* **Required actions**:
1) In the post about painting from holiday photos, where were the reference photos taken?
2) Continue the post about painting from holiday photos, picking up right after its final sentence.

* **Quoted passage**:
Following on from the previous post, I wanted to create a similar illusion of light areas made brighter by contrasting them with areas of dark, but this time using my own photos as reference – these are taken from a holiday in Malcesine on Lake Garda in Italy.
The picture by the lake seemed to be a bad choice for this experiment as the whole scene is flooded in bright sunlight. The lightest value is on the shirt of the figure in the centre, though the whole of the stone jetty needed to look strongly sunlit. The contrast is provided surprisingly by the distant haze of the receding lake and mountains which even in the bright sunlight appear as a relatively dark blue grey.
In the original photo, the eaves of the house on the right were very dark, almost black. One of the dangers in working from photos is that the shadow detail can often be lost, though in this case I thought that would work to my advantage as I wanted to create more contrast and avoid what James Gurney calls ‘middle value mumbling‘. After painting the eaves nearly black, I tried to add a highlight along the outside edge, but I overloaded the brush with paint and created an unnaturally thick white line. As I wiped it away with a finger, it blended with the dark under-eave colour. The result by happy accident looks much more realistic, with the eaves reflecting the bounced light from below. The house dimensions are way too small compared to the figure in the centre (which is slightly too large) – imagine the size of the figure looking out of the top floor window.

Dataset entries
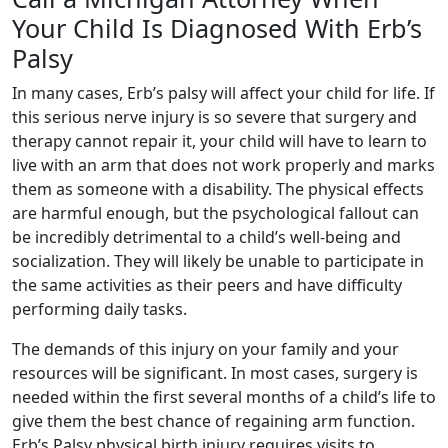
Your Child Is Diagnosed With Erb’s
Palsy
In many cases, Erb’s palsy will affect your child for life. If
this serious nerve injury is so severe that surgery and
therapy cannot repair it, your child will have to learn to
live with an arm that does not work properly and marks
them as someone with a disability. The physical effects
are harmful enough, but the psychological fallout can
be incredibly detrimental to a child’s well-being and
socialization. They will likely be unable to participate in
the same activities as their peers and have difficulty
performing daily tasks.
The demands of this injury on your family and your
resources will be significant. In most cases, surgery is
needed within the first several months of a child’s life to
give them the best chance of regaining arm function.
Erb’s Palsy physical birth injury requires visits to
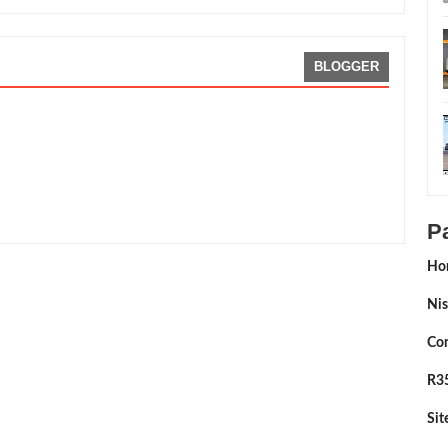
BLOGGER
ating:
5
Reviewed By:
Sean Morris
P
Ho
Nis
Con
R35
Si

* **Exercise results**:
1) In Malcesine on Lake Garda in Italy.

2)
The second sketch was more successful in terms of contrast and perhaps composition but I’m not sure I’ve captured the light glancing across the uneven surface of the pink wall in the centre – it looks more like a wall of drying plaster. This is another hazard of trying to be too faithful to a photograph: what makes sense in a photo might not translate into paint.
I’m always struck by how the illusion of glowing, light-filled areas can be produced by surrounding those areas with dark. The strong sunlight transmitted through the red canopies can only appear that bright if the whole scene is painted in a low key. Ignoring the white highlights, the lightest values in the painting are the red canopies and the foreground in the sunlight, but they’re not that bright at all when you examine the paint used: a dull pink/brown for the foreground and a not very saturated lightish red for the umbrellas.
The gouache I mixed up for the background lightened dramatically as it dried, taking away from the illusion. This is perhaps partly due to the matt finish of gouache, but it’s something I need to keep in mind when mixing paints. And somehow I’ve managed to chop the philosophers’ legs off and put them on baby chairs – perhaps that’s what they’re discussing.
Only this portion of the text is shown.